Mekedatu dam project
- Being set up by the Karnataka government, the Mekedatu dam project is near Mekedatu, in Ramanagaram district, across the river Cauvery from Tamil Nadu.
- Its primary objective is to supply drinking water to Bengaluru and recharge the groundwater table in the region.
- The project has received approval from the Union Water Resources Ministry for the detailed project report and is awaiting approval from the Ministry of Environment and Forests (MOEF).
- The approval from MOEF is crucial since 63% of the forest area will be submerged in Cauvery Wildlife Sanctuary.
- The Mekedatu dam, with a capacity of 67 TMC, is set to come up near the confluence of the Arkavathy and Cauvery streams at a place called Sangama, inside the sanctuary, and will inundate around 50 sq. km of forests.
- The process cleared by the CWC needs further clearance from the Cauvery Water Management Authority (CWMA) too.

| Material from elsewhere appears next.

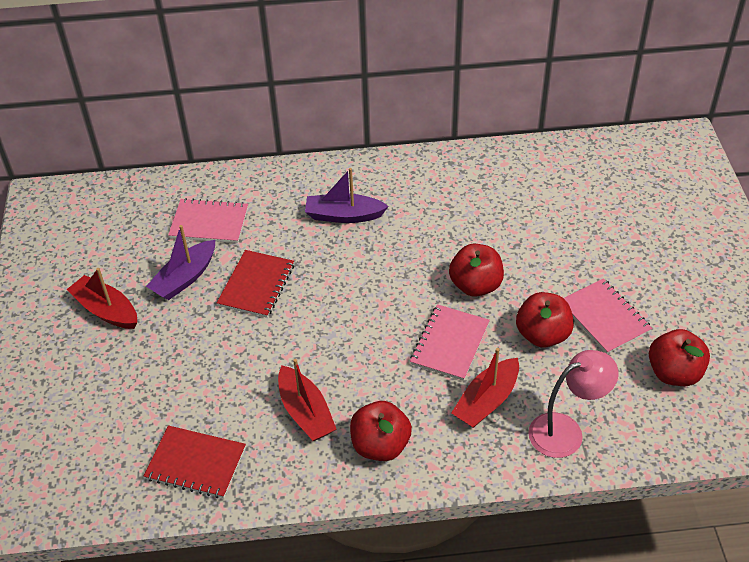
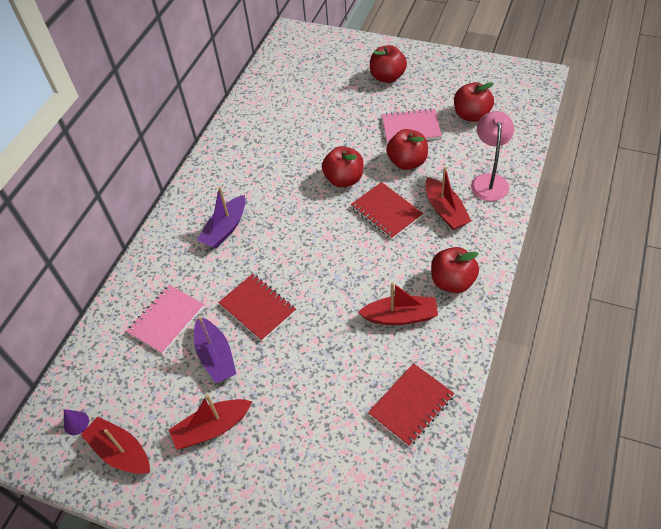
camera: 60 degrees left, 5 degrees up
pink notebook [410,304,490,381] -> red notebook [351,182,423,239]
none -> purple cone [64,409,89,435]
none -> red boat [81,416,150,474]
none -> red apple [370,45,407,83]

- Tamil Nadu has approached the Supreme Court against the project.
Why Tamil Nadu oppose the project?
Tamilnadu says that
- the project was meant to “appropriate the waters to maximum extent possible including the flows in the uncontrolled catchment which was considered as part of the flows receivable by Tamil Nadu.
- it violates the decisions of the Supreme Court and the Cauvery Tribunal.
- The Cauvery is the fourth-largest river in south India.
- It originates in the Western Ghats, at Brahmagiri Hill in Kodagu district of Karnataka.
- It passes through Tamil Nadu and finally reaches the Bay of Bengal at Poompuhar, also known as Kaveripoompattinam in Tamil Nadu.
- The Cauvery basin is spread over 81,155 square kilometres (sq km) in the states of Karnataka (34,273 sq km), Tamil Nadu (43,856 sq km) and Kerala (2,866 sq km) and the Union Territory of Puducherry (160 sq km).
- The Cauvery’s major tributaries, Kabini and Moyar, join it before it reaches the Stanley Reservoir at Mettur in Tamil Nadu’s Salem district.
- The river’s total length, from source to mouth, is 802 kilometres.
Image Source: The Wire
Cauvery Wildlife Sanctuary
- The CauveryWildlife Sanctuary was constituted under Section 18 of the Wildlife Protection Act 1973.
- It consists of reserve forests in Chamarajnagar, Ramanagar and Mandya Districts of Karnataka State.
- The river Cauvery, which is the lifeline of southern Karnataka forms the boundary of a major part of the sanctuary and also gives it its name.
- The river supports a diversified fauna, predominant species being the critically endangered orange-finned mahseer and the endemic grizzled giant squirrel.
- Mugger crocodiles (listed in Schedule I of the Wildlife Protection Act), smooth-coated otters are among other creatures.
- The orange-finned mahseer is endemic to the Cauvery basin and is critically endangered.